How is the CRC Interpreted by Canadian Courts?

Baker v. Canada (Immigration)

Mavis Baker arrived in Canada as a visitor in 1981.  She remained here after her visitor’s visa expired and she supported herself illegally as a live-in caregiver.  While in Canada she had four children, all of whom are Canadian citizens.  In 1992 she was ordered to be deported after it was discovered she had overstayed her visa and worked illegally.

To gain legal residency status in Canada the Immigration and Refugee Protections Act (IRPA) required Ms. Baker to complete a lengthy permanent residence application process from outside Canada.  In 1993, she applied for an exemption to apply for her permanent residence from within Canada based on humanitarian and compassionate (H&C) grounds.  Her health was poor and she was the caregiver and emotional support for her Canadian children.   Ms. Baker argues that the refusal of the exemption was unfair.  She also argued that the Convention on the Rights of the Child required the government to consider the impact on her children and that the best interests of the child principle required that she be allowed to stay in Canada.

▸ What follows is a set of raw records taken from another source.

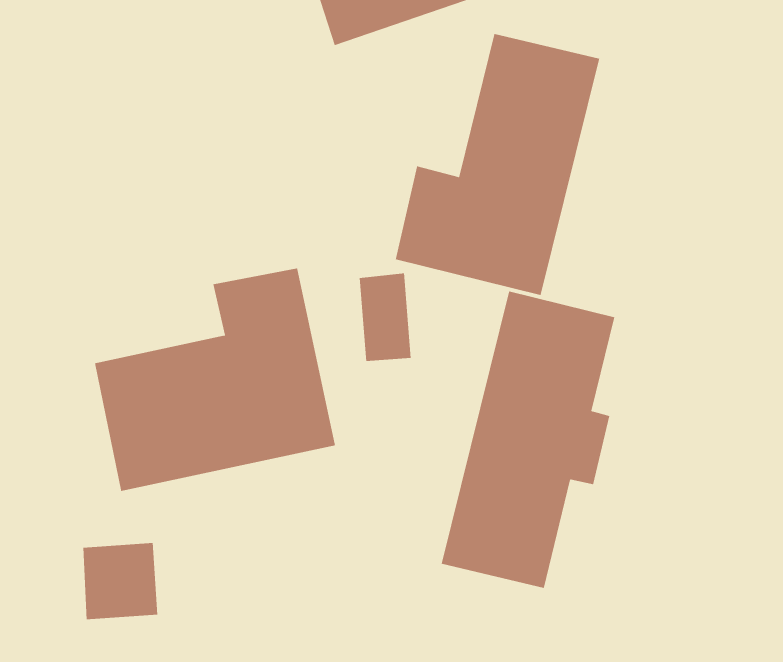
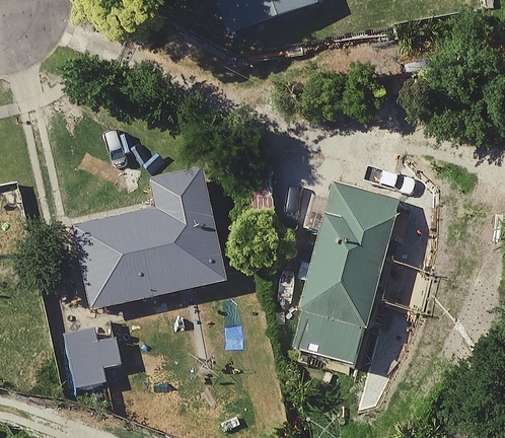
building: [395,33,600,296] -> none

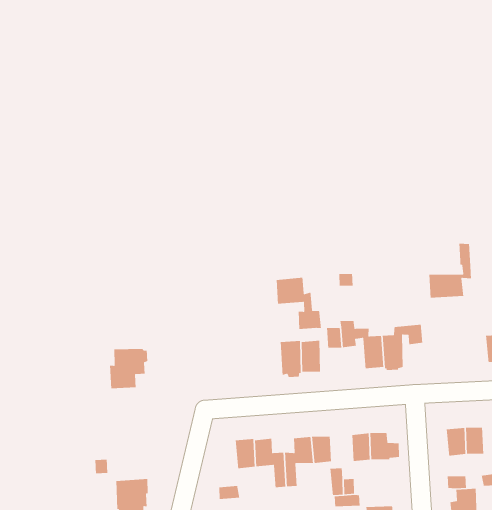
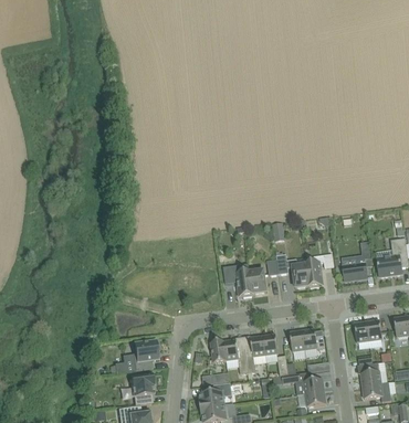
building: [429,243,472,299] -> [342,242,371,282]
building: [276,277,322,330] -> none
building: [109,348,148,389] -> [133,340,159,370]

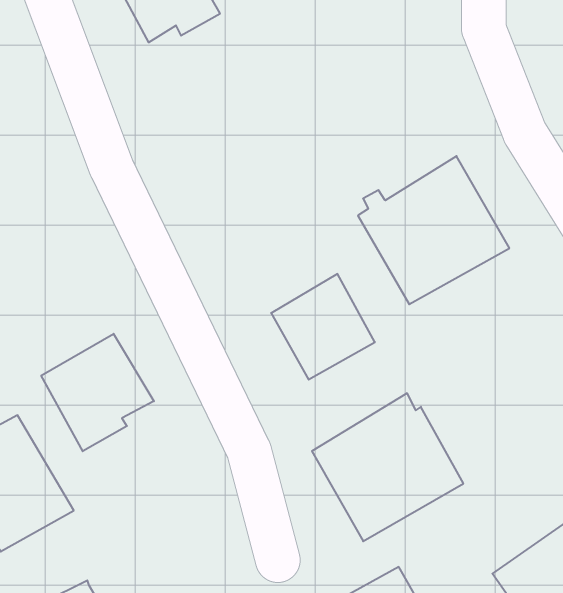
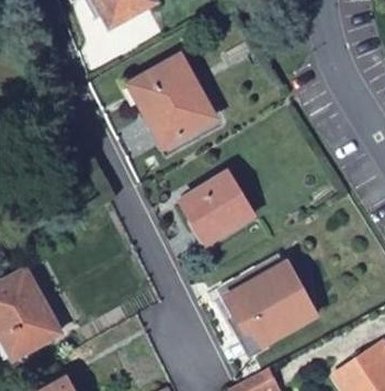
building: [358,156,509,304] -> [131,53,228,148]
building: [41,334,154,451] -> none

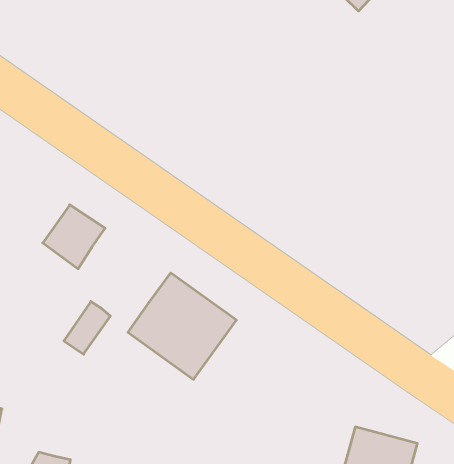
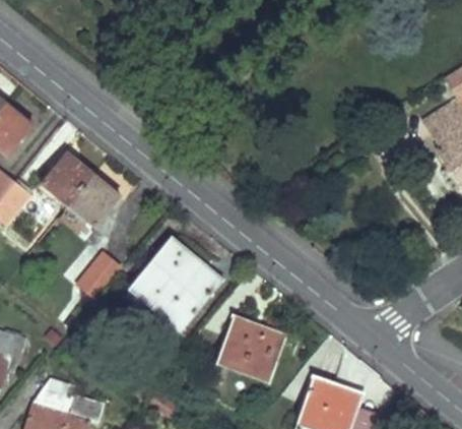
building: none -> [42,155,92,205]
building: none -> [219,316,285,376]

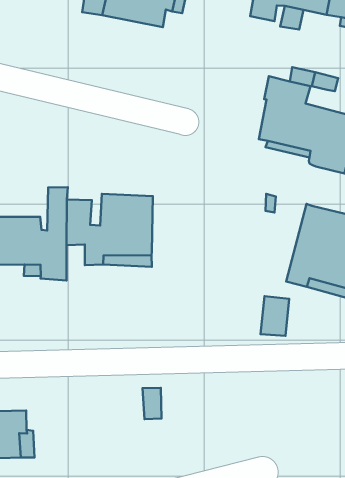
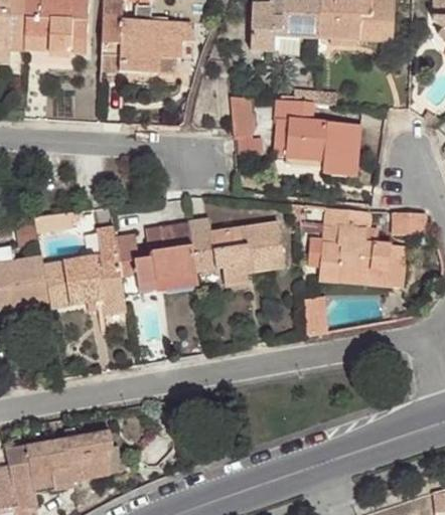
building: none -> [231,97,256,136]
building: none -> [190,217,284,283]

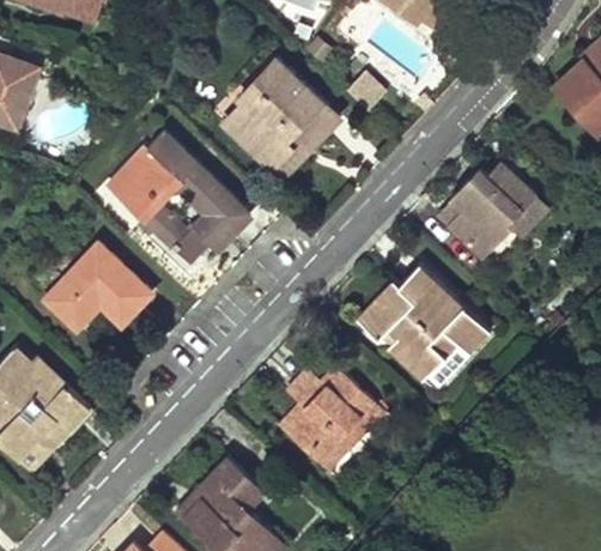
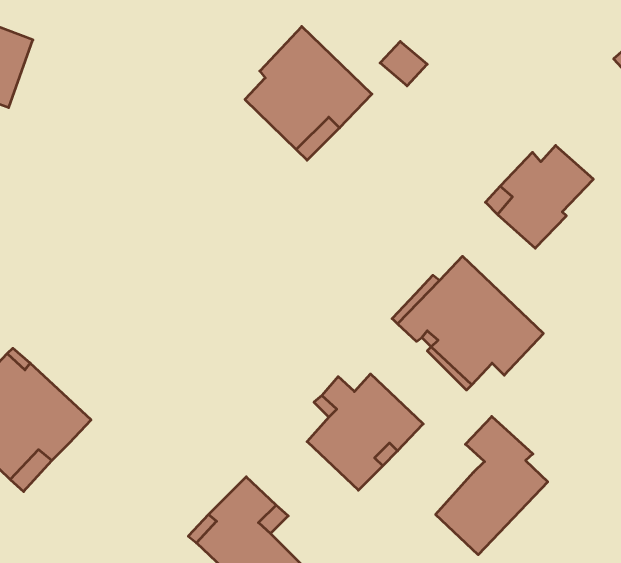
building: [116,132,248,266] -> none
building: [45,246,151,329] -> none
building: none -> [436,416,548,555]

The SCC ruled in favour of Ms. Baker and allowed the appeal because there was a violation of the principles of procedural fairness and because the decision was made in an unreasonable manner.

In Baker v. Canada, the courts said “the values and principles of the Convention recognize the importance of being attentive to the rights and best interests of children when decisions are made that relate to and affect their future.” However, it did not use the Convention as basis for its decision.

CFCYL v. Canada (Attorney General)

The Canadian Foundation for Children, Youth and the Law (CFCYL) is an organization dedicated to the protection of children’s rights.  In November 1998, the CFCYL applied to a court asking for a declaration that section 43 of the Canadian Criminal Code is invalid because it legalizes the use of corporal punishment against children for the purpose of correction.  In other words, children are the only group in society that can be legally assaulted as a means of discipline.  CFCYL argued that s.43 was unconstitutional and violated numerous sections of the Canadian Charter of Rights and Freedoms, as well as the United Nations Convention on the Rights of the Child.

The Supreme Court of Canada found that s.43 was constitutional, upholding the previous decisions of the lower courts.  Despite this, the Supreme Court established some legal guidelines and limitations to be used when determining what degree of force would be considered “reasonable under the circumstances”.  The Supreme Court held that spanking is only acceptable for children between the ages of 2 – 12, that the use of objects such as belts or hitting in the head is not permissible, and that no child should be hit in anger or out of frustration.  The Supreme Court also added that teachers should not be permitted to strike students, but that limited force is allowed in order to restrain students during a violent outburst.  The Court considered the Convention as a guide to interpreting Canadian law, but did not rely on it.

Both of these cases involved three types of law: 

  • Statutory law - The Criminal Code of Canada or Immigration and Refugee Protections Act
  • Constitutional - The Canadian Charter of Rights and Freedoms
  • International - The United Nations Convention on the Rights of the Child

Case Study Activity – What’s Your Opinion?

Have students research the following questions and prepare their opinions, and the research that supports it, on each question.  If appropriate, conduct an in class debate on the whether or not Canadian courts should rely on the Convention of the Rights of the Child when making decisions, or whether domestic law is sufficient.

  1. In both cases, the Court discussed the importance of the Convention on the Rights of the Child, but chose to makes its decision on one of the other types of law.  Why do you think the court might choose not to apply international human rights law in Canada?
  2. Do online research into Canada’s compliance the international human rights law.  Who is arguing that Canada should do more? less? What other perspectives or opinions on these issues can you find?
  3. If the same result can be achieved, do you think it matters whether the Court relied on an international rights document of a domestic law?  Explain.